Aim of the exercise
Check every line of the data below for the string "wash", and copy the ones that hold it.

[Stored data entries]
◇ ◇ ◇ ◇ ◇ ◇ ◇

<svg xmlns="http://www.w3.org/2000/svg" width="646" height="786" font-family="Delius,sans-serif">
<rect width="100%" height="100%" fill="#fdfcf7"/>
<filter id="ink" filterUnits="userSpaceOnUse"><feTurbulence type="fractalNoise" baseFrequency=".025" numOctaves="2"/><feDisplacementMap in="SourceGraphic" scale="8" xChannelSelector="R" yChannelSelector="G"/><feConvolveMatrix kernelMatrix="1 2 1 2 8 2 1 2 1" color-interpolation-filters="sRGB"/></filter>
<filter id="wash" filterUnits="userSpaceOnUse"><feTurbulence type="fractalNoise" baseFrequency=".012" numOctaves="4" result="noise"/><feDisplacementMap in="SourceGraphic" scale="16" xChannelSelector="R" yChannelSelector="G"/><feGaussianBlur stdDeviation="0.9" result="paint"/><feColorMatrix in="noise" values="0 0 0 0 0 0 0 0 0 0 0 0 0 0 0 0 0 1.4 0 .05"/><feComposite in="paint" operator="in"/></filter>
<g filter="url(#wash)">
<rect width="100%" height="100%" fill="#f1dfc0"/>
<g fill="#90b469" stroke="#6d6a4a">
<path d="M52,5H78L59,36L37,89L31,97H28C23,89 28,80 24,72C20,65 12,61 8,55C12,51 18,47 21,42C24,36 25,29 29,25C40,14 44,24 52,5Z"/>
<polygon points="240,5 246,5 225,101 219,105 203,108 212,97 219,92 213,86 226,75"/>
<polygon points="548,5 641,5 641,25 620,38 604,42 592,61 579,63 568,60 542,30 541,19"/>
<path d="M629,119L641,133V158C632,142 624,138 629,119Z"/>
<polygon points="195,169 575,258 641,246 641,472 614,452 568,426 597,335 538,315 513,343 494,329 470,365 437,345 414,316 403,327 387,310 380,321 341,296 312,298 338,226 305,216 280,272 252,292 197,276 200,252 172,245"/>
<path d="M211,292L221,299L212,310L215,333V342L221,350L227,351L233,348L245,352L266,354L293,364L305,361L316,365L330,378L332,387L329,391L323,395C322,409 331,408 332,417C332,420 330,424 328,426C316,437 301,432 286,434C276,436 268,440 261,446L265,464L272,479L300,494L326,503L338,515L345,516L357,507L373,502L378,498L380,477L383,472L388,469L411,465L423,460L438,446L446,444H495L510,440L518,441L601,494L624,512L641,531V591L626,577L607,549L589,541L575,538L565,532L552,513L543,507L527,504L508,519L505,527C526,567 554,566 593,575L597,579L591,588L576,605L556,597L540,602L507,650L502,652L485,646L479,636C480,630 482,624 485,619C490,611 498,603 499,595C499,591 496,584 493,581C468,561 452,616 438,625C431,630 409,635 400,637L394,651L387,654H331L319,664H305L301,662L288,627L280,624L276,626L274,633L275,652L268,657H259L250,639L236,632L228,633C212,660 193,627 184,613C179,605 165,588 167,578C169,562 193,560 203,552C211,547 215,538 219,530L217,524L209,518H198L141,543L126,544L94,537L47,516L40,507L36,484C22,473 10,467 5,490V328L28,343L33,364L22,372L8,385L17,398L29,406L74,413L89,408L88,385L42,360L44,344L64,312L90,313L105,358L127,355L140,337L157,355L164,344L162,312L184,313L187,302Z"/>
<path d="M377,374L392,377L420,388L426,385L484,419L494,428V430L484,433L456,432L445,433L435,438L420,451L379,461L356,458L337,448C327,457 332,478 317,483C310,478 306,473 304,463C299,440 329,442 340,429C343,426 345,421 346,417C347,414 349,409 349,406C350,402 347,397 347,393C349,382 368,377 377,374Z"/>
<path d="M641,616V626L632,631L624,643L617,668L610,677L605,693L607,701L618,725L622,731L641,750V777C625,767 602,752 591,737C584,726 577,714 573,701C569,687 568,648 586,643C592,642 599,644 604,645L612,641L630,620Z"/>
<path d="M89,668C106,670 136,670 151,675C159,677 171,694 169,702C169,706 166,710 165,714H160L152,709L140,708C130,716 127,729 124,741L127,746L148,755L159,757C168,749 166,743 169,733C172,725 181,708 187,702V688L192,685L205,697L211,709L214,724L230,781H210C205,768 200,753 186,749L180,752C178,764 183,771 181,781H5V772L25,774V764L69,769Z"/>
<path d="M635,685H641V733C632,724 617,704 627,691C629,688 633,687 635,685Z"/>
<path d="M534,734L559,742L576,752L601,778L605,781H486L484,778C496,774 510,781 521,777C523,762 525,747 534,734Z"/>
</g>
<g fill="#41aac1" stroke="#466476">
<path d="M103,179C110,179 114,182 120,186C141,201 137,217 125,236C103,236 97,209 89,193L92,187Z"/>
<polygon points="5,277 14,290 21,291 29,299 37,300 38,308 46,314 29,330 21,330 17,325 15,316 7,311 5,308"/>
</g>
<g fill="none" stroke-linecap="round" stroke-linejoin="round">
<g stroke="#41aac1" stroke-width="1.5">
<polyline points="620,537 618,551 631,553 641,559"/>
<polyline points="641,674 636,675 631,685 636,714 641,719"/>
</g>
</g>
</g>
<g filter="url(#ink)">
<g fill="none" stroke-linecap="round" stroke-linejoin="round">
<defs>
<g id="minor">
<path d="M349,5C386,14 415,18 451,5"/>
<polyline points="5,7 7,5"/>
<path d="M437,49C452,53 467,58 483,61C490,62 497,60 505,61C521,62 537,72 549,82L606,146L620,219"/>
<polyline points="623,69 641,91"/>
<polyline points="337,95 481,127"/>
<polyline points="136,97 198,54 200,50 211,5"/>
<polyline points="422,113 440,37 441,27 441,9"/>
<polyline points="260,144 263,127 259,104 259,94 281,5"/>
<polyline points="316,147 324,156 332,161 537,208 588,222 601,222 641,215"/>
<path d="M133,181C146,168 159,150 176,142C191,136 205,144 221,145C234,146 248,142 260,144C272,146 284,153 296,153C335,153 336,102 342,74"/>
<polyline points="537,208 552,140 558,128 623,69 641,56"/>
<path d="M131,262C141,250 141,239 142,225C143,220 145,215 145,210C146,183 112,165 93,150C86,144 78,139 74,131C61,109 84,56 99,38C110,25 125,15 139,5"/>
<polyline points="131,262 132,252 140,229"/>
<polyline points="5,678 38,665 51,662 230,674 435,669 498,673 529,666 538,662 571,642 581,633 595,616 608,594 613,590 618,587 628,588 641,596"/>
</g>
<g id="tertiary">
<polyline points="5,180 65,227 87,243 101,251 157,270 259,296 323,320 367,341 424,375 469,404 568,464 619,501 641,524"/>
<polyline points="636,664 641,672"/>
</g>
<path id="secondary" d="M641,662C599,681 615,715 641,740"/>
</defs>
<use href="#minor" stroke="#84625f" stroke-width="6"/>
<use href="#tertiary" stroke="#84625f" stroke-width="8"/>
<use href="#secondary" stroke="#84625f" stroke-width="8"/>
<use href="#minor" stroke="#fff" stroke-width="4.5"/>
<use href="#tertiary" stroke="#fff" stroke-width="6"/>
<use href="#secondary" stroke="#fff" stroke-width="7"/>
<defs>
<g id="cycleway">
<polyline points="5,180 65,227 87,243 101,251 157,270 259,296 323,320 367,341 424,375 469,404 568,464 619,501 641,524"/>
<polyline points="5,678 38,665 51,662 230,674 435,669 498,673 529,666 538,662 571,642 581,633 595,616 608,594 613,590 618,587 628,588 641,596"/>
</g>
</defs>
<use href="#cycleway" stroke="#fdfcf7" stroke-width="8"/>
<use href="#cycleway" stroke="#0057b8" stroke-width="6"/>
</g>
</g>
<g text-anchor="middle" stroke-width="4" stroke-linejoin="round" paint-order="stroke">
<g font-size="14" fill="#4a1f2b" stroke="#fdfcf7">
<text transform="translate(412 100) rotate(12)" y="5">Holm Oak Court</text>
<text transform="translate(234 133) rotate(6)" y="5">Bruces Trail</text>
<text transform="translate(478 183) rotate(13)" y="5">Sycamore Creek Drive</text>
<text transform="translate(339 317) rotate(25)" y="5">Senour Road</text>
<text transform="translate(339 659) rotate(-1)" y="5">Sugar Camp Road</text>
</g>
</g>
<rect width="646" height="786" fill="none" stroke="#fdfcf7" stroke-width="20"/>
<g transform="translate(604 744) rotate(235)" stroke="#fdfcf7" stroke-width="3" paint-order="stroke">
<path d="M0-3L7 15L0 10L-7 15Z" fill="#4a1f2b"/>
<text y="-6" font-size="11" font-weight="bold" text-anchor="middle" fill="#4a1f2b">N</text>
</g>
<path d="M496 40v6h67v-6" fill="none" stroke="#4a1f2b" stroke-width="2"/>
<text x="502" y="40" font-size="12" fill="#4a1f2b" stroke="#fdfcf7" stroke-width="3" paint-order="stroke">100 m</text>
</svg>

◇ ◇ ◇ ◇ ◇ ◇ ◇

Task solution
<filter id="wash" filterUnits="userSpaceOnUse"><feTurbulence type="fractalNoise" baseFrequency=".012" numOctaves="4" result="noise"/><feDisplacementMap in="SourceGraphic" scale="16" xChannelSelector="R" yChannelSelector="G"/><feGaussianBlur stdDeviation="0.9" result="paint"/><feColorMatrix in="noise" values="0 0 0 0 0 0 0 0 0 0 0 0 0 0 0 0 0 1.4 0 .05"/><feComposite in="paint" operator="in"/></filter>
<g filter="url(#wash)">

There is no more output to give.